Sections are the top level element of music's form. They are the the large building blocks of tango music, typically lasting around thirty seconds or so. Each section is a unique segment of music, having a distinct musical character.

Tango music has two, occasionally three, primary sections, which we may label  “A”, “B”, “C”. Sometimes there is an "Introduction", "Bridge", a short section between two larger ones, or "Coda", a short concluding section.

Usually each section will be played consecutively in order (A then B then C), followed by various other orderings. Typically in tango songs each section is played instrumentally then each is sung, then section A is played instrumentally: A-B-A (vocal)-B (vocal)-A. But there are many exceptions and other possibilities.

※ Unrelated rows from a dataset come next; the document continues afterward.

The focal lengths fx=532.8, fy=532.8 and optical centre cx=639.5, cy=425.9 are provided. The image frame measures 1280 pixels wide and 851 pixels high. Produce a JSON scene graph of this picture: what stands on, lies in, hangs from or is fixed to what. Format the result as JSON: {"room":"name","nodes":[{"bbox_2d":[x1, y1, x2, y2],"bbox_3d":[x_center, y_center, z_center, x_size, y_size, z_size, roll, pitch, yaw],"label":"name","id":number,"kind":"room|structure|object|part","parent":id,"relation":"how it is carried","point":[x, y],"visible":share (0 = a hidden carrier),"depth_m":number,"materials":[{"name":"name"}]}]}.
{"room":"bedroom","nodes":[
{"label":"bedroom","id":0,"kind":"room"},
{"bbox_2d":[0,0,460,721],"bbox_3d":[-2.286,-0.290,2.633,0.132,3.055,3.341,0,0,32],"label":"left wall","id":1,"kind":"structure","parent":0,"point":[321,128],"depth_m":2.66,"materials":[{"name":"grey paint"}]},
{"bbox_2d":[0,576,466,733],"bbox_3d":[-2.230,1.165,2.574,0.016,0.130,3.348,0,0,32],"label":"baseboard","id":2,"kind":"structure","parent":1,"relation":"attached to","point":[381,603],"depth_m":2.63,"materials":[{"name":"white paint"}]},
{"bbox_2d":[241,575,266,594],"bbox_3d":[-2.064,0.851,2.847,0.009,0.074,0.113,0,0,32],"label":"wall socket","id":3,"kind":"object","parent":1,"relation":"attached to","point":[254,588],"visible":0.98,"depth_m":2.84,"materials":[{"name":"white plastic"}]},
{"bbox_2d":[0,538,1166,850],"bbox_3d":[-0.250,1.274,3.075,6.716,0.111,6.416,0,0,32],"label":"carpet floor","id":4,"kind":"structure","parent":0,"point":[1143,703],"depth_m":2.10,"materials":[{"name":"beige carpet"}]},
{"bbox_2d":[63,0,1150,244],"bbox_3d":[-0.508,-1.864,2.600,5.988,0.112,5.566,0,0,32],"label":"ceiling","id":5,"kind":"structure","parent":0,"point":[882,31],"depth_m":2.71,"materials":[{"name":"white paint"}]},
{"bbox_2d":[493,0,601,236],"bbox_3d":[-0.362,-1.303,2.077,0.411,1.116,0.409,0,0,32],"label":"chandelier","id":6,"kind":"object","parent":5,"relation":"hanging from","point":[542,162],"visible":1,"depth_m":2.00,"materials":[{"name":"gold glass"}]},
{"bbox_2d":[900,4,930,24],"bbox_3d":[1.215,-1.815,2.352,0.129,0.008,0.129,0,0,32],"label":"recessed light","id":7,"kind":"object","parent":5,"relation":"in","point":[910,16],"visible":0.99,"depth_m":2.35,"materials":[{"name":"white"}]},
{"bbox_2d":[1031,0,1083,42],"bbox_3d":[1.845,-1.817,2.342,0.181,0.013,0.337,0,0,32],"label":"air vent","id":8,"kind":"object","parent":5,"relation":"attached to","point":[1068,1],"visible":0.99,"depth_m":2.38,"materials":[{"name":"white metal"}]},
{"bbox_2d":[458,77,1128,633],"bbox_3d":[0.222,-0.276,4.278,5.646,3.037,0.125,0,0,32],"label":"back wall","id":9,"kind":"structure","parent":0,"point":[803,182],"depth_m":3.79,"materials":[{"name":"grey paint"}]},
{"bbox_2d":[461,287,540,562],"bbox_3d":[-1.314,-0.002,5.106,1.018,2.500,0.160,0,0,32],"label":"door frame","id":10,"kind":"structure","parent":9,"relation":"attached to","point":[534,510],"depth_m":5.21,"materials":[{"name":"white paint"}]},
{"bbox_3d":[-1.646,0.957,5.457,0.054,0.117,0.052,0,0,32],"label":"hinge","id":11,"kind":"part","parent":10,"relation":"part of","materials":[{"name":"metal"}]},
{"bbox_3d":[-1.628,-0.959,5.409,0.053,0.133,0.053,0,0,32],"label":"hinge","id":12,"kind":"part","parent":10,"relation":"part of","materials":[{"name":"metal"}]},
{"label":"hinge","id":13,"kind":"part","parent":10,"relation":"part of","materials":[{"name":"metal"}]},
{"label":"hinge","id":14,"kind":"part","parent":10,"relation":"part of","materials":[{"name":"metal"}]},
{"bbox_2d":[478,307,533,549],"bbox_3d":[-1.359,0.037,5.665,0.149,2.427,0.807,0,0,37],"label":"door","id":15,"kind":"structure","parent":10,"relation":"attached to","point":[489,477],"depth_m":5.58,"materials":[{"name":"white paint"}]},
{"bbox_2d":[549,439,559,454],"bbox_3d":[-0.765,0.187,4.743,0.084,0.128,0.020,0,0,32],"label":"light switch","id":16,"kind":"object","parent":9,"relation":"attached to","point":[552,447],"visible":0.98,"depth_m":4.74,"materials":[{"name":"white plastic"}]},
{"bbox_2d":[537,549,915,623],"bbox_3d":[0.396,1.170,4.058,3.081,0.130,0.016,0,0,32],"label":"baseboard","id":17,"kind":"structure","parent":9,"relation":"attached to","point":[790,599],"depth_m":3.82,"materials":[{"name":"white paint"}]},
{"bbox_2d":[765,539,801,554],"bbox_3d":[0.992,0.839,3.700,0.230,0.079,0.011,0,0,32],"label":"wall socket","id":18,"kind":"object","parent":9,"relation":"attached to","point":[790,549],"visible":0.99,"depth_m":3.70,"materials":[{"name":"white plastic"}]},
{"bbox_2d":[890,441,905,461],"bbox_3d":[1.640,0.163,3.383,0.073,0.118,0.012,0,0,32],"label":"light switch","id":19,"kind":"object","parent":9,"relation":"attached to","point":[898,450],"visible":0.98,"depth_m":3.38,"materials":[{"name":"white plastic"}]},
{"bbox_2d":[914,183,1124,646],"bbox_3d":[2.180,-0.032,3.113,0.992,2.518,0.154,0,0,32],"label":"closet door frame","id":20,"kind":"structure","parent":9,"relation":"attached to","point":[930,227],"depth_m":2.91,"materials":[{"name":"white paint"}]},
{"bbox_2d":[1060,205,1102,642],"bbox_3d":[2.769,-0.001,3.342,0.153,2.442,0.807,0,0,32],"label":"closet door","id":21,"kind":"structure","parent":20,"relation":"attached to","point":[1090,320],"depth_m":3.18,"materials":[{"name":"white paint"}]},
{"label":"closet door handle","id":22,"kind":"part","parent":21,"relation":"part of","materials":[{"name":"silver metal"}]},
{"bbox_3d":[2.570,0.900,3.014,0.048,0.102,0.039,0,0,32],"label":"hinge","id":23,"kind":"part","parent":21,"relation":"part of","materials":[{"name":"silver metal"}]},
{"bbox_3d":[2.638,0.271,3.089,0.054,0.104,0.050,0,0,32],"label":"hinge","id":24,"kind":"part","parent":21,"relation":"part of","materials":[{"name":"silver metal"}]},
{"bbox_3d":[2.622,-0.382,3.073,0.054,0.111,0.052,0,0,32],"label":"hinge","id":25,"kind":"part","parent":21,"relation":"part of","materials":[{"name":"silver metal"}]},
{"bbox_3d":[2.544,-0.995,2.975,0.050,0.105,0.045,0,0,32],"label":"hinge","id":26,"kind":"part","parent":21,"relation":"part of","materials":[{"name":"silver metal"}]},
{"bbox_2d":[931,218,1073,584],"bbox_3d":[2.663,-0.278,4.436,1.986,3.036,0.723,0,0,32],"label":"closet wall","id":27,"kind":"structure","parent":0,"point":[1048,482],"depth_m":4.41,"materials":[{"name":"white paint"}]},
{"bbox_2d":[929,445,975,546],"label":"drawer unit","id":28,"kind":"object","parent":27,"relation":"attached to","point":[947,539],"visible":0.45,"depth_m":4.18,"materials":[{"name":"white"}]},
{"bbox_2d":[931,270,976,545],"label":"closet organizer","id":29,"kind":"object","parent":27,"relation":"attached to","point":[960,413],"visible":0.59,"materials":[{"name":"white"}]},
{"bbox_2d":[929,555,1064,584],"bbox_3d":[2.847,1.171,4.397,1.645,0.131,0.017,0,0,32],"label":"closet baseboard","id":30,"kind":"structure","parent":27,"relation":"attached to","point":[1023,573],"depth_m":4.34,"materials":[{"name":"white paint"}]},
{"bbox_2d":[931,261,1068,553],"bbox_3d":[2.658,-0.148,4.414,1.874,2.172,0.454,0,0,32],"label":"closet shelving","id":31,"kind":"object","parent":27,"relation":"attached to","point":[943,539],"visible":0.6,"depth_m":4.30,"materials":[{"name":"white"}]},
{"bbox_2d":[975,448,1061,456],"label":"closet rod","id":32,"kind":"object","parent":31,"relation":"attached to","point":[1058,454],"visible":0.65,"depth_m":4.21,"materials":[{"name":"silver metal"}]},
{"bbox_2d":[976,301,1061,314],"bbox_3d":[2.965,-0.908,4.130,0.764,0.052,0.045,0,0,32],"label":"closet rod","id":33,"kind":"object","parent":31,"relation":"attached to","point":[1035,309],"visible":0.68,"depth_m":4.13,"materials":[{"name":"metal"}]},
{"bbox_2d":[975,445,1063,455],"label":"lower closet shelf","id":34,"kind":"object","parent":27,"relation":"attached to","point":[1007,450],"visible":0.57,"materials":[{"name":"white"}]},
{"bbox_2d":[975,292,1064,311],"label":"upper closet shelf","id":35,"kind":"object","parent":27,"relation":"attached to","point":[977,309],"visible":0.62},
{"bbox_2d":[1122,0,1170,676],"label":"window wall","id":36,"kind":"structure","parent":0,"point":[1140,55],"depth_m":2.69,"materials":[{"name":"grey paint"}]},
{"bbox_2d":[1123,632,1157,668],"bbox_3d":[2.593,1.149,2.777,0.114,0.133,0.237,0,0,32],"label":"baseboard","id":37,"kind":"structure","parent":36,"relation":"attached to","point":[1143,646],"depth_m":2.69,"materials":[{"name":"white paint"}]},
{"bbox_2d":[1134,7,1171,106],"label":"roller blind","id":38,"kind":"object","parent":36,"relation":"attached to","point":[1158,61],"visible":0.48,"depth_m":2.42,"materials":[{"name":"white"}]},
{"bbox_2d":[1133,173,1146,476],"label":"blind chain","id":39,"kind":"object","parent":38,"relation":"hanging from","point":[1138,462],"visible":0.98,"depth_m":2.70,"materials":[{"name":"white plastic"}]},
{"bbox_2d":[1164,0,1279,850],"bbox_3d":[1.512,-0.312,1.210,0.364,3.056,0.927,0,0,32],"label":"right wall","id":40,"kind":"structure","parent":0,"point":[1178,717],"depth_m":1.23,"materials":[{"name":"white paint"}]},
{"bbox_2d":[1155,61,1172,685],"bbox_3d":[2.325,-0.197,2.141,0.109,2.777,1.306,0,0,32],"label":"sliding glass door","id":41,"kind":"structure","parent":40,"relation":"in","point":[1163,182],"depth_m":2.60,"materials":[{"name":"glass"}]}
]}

Phrases exist within a section.

Notes between the primary beats or emphasizing normally weak beats. In tango almost always as part of a rhythmic pattern, most frequently the habanera or its variations. Often the syncopated notes are emphasized or accented in a marcato style, but not necessarily so.  more...

An orquesta típica is an ensemble of musicians who play tango music. Typically,  there is a string section, a bandoeon section, a piano, and sometimes a singer or two. There is no specific rhythm section – no drums or other percussion instruments. An orquesta típica is an expanded version of a sexteto tipico, which includes 2 bandoneons, 2 violins, double bass, and piano.

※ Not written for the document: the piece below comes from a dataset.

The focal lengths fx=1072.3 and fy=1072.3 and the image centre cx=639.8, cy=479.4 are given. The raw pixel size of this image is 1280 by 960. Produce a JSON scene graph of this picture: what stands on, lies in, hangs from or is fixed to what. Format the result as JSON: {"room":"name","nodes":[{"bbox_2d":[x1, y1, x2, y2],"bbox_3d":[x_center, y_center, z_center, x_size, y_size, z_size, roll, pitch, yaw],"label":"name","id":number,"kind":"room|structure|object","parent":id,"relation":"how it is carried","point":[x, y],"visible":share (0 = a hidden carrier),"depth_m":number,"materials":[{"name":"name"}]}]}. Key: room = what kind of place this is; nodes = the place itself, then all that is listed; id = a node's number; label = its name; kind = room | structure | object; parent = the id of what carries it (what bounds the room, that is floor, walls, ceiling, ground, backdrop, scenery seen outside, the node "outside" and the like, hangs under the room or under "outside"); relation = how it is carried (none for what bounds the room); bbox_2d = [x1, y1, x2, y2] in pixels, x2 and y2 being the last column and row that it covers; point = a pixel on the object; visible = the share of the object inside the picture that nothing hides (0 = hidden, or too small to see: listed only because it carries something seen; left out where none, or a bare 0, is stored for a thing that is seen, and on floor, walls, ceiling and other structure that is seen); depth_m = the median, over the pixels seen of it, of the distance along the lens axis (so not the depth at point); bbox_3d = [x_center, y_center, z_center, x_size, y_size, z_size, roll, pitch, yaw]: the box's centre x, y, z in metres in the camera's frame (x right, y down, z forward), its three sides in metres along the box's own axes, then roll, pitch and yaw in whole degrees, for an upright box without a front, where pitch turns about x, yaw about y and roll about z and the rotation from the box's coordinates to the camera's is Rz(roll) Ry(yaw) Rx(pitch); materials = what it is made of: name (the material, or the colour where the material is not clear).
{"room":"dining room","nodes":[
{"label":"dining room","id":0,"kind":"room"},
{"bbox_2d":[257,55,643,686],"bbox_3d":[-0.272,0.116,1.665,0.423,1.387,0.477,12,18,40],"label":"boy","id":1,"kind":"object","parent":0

I call any band that plays tango, no matter what the instrumentation, an orquesta. Not entirely accurate but it simplifies things.

Orchestration or instrumentation is how the instruments are used; which instruments are playing at any given time and what is their function, such as melodic, accompaniment, creating the pulse, linking phrases (fills).

Marcato is Italian for marked, meaning the notes are to be accented and emphasized. In tango the notes are also played clipped or cut shorter than the note value as written. That is called staccato. The performance style, the articulation, combines marcato and staccato. And that gives the music a crisp and bold character. When I use the term marcato those are the qualities I mean.

Tango uses marcato style playing very often, especially in the accompanying instruments, frequently the bandoneons but others as well.

Legato is Italian for tied together, meaning the notes are played in a connected way; there is no separation or space between them. Legato playing is part of the quality of lyricism, that is lyrical music.

2 Responses to My Process

  1. Juan Tango says:

    Just found your site and it’s exactly what I was hoping to find. I probably should read through all of your posts before commenting, but I’m impatient. Have you already written about or plan to write about how the singer’s voice fits into the musical equation in tango? I’ve read that Pichuco used instruments like voices and voices like instruments.

    I interviewed a well know tango history author named Oscar del Priore and when I told him that I was interested in talking about the Golden Age of tango, he asked me what I considered the Golden Age of tango to be. I said the 1940s, and he said that he considered the Golden Age to be earlier, in the days of Gardel. Later I interviewed the creator of Ricardo García Blaya and he clarified the reasoning for the earlier period being the Golden Age of tango. He said that during the1920s and early 1930s tango was an international phenomenon, in the late 1930s into the early 1950s tango was localized in Argentina.

    • tangomonkey says:

      There are some tango songs on the site. This one looks at the contrasting melodies alternating between the singer and instruments.

      The usual format in songs is to have the instruments play the sections, usually all of them or at least the first one, then the sections are repeated with the vocalist singing the same melodies heard played instrumentally. The difference between the instrumental and vocal performance of the melodies is in the interpretation. The melodic rhythms are played in strict time by the instruments and, since the vocalist is conveying the emotion behind the lyrics, very often rubato is used. The melodic rhythms may not be sung in strict time.

      “Golden Age” to dancers is not Gardel. His music isn’t danced. The period of tango resurgence in Buenos Aires during the 30s-50s is what dancers today consider the golden age of tango music.